Сравнение с драмой в данном случае неслучайно: Наталья Мещанинова не новичок в этом жанре — известность ей принес сценарий к фильму Бориса Хлебникова «Аритмия» (и картина «Комбинат „Надежда“», которую она сама и сняла). Однако теперь ее имя совершенно определенно стоит выучить и тем, кто предпочитает книги кинематографу — не всякий год в русской словесности раздается голос такой чистоты и силы.

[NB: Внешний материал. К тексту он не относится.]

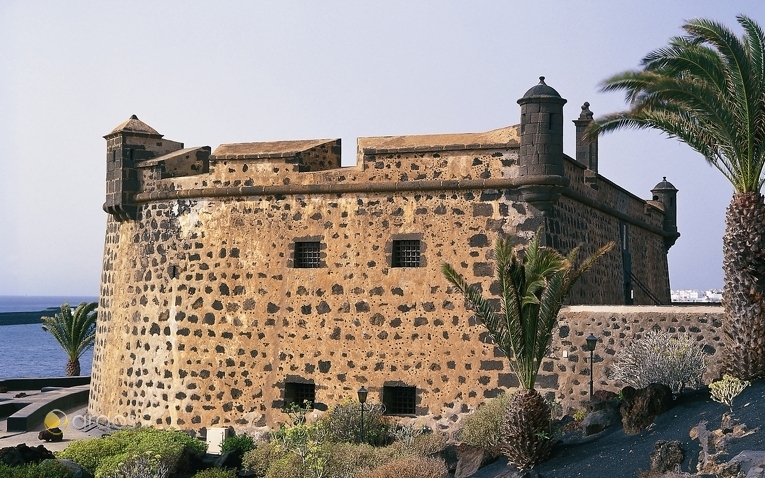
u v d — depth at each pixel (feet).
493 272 84.43
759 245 65.87
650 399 63.82
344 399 87.45
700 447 54.29
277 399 89.86
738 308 66.64
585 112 119.03
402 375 86.12
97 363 105.40
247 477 77.15
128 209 99.55
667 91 67.05
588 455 61.11
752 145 66.54
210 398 92.12
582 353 81.15
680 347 71.41
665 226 149.28
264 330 90.94
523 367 64.34
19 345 498.69
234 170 93.56
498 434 72.23
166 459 78.02
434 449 76.64
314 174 90.63
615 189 114.32
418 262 87.04
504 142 85.10
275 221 91.66
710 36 66.69
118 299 100.94
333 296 88.89
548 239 83.61
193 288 93.97
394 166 88.02
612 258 110.93
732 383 62.34
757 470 46.19
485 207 85.35
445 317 85.35
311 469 70.18
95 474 73.36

Андрей Филимонов. Рецепты сотворения мира: от Парижа до Сибири через весь ХХ век. М.: АСТ: Редакция Елены Шубиной, 2018
Главное проклятие, тяготеющее над сегодняшней русской прозой, — тотальная неспособность рассказать даже самую простую историю, не развернувшись предварительно всем корпусом в прошлое и не поведав о рубцах и ссадинах (как персональных, так и глобально-исторических), оставленных на каждом из нас кровавым ХХ веком. Андрей Филимонов — типичная жертва этого синдрома: его «Рецепты сотворения мира» выглядят затянувшейся исторической прелюдией к собственно роману, который в конце концов так и забывает начаться.

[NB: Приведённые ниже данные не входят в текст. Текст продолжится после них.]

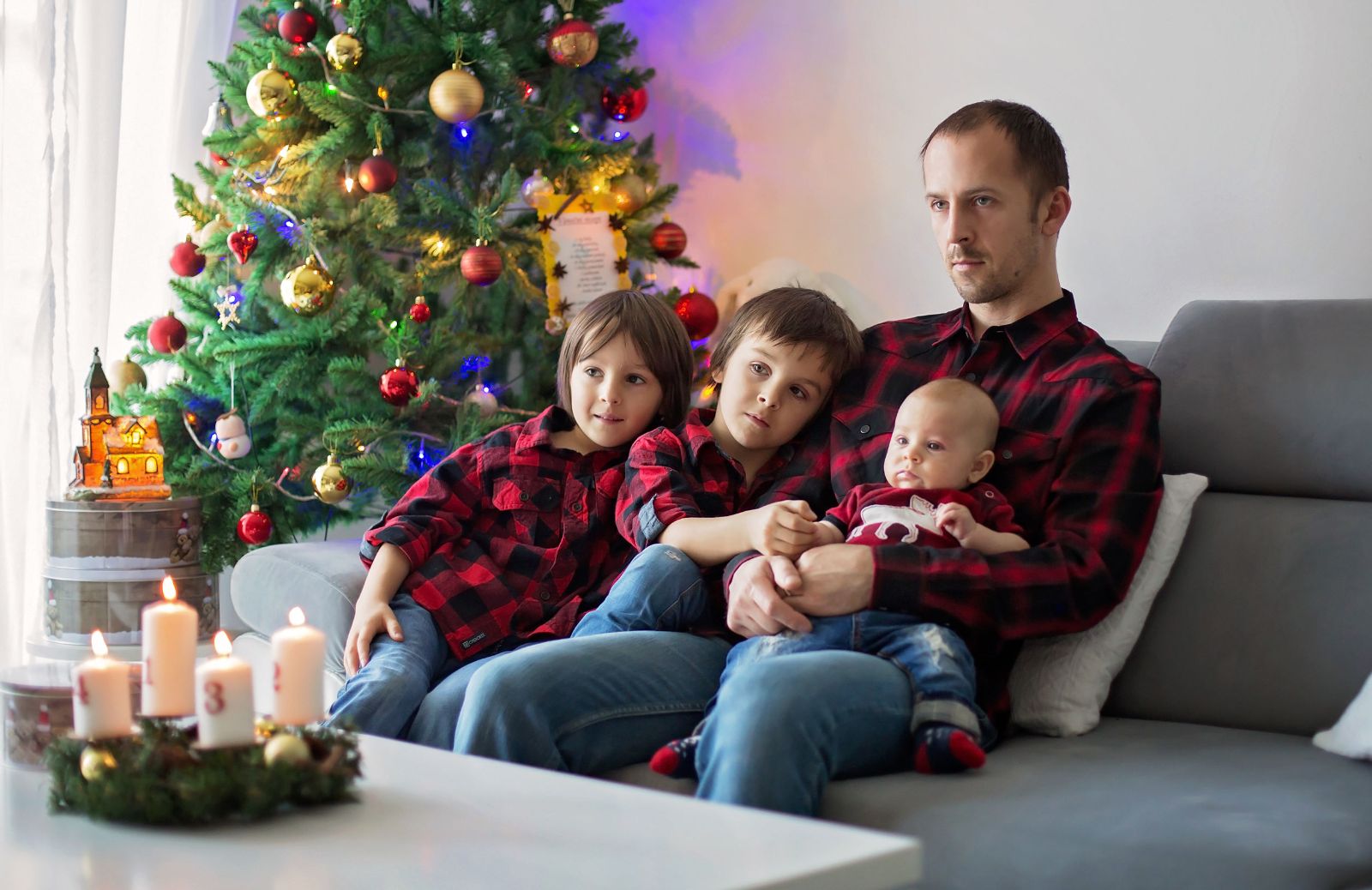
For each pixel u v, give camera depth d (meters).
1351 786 1.27
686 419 2.00
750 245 2.94
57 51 2.46
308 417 2.58
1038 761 1.40
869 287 2.73
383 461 2.52
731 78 2.96
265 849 0.98
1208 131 2.21
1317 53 2.09
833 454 1.84
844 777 1.39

Молодая и романтичная Галя Орлова, филологическая барышня из Иванова, крутит романы с перспективным поэтом (в нем читатель узнает слегка загримированного Константина Симонова) и со стройным французским летчиком из эскадрильи «Нормандия-Неман», но замуж в итоге выходит за летчика русского — Диму Филимонова. Галя и Дима уезжают в Сибирь, в Томск, где Дима получает работу. Пара собирает библиотеку, строит утлое советское благополучие, их пытается вербовать КГБ (не то чтобы неуспешно — скорее бестолково), они растят сына и внука Андрюшу, а под конец жизни Гале даже доводится увидеть своими глазами Париж и на жалкие валютные гроши купить там книжечку запрещенного в СССР маркиза де Сада.

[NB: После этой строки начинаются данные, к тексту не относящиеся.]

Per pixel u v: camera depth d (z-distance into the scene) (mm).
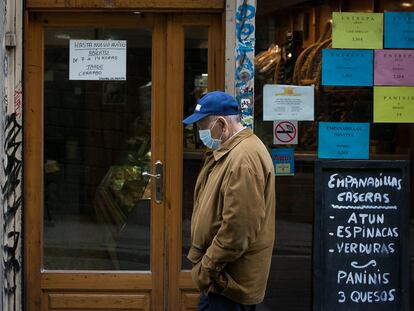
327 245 5262
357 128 5355
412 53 5336
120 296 5367
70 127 5379
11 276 5195
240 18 5129
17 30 5117
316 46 5316
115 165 5414
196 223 3777
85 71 5340
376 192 5262
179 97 5285
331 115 5340
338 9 5320
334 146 5355
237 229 3523
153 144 5312
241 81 5156
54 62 5324
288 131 5324
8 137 5145
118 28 5316
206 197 3742
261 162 3664
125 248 5414
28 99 5289
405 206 5270
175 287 5344
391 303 5293
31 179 5324
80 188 5430
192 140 5305
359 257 5270
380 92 5352
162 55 5309
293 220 5352
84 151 5402
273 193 3785
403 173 5254
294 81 5312
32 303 5344
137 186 5387
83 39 5320
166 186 5324
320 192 5250
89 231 5434
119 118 5379
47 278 5340
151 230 5348
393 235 5273
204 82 5293
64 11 5230
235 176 3562
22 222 5215
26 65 5230
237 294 3725
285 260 5371
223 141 3777
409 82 5355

Эту нехитрую и предположительно почти подлинную историю своей семьи Филимонов со всех сторон обвешивает разного рода украшениями вроде вставной новеллы, в которой объевшаяся ненароком мухоморов Галя гуляет в Нескучном саду с призраком товарища Берии, или трагикомической истории галиного дяди, за строптивый нрав убитого чекистами прямо в Большом театре. Однако сути книги лирические отступления не меняют: «Рецепты сотворения мира» — это очередная, не первая и явно не последняя авторская экскурсия по отечественной истории последнего столетия. И в тот момент, когда повествование все же добирается до наших дней, когда на авансцену выходит герой — подросший мальчик Андрюша, а читатель, приободрившись, начинает ждать развития сюжета, роман внезапно и резко сворачивается, самым досадным образом уходя в призрачную психоделическую даль.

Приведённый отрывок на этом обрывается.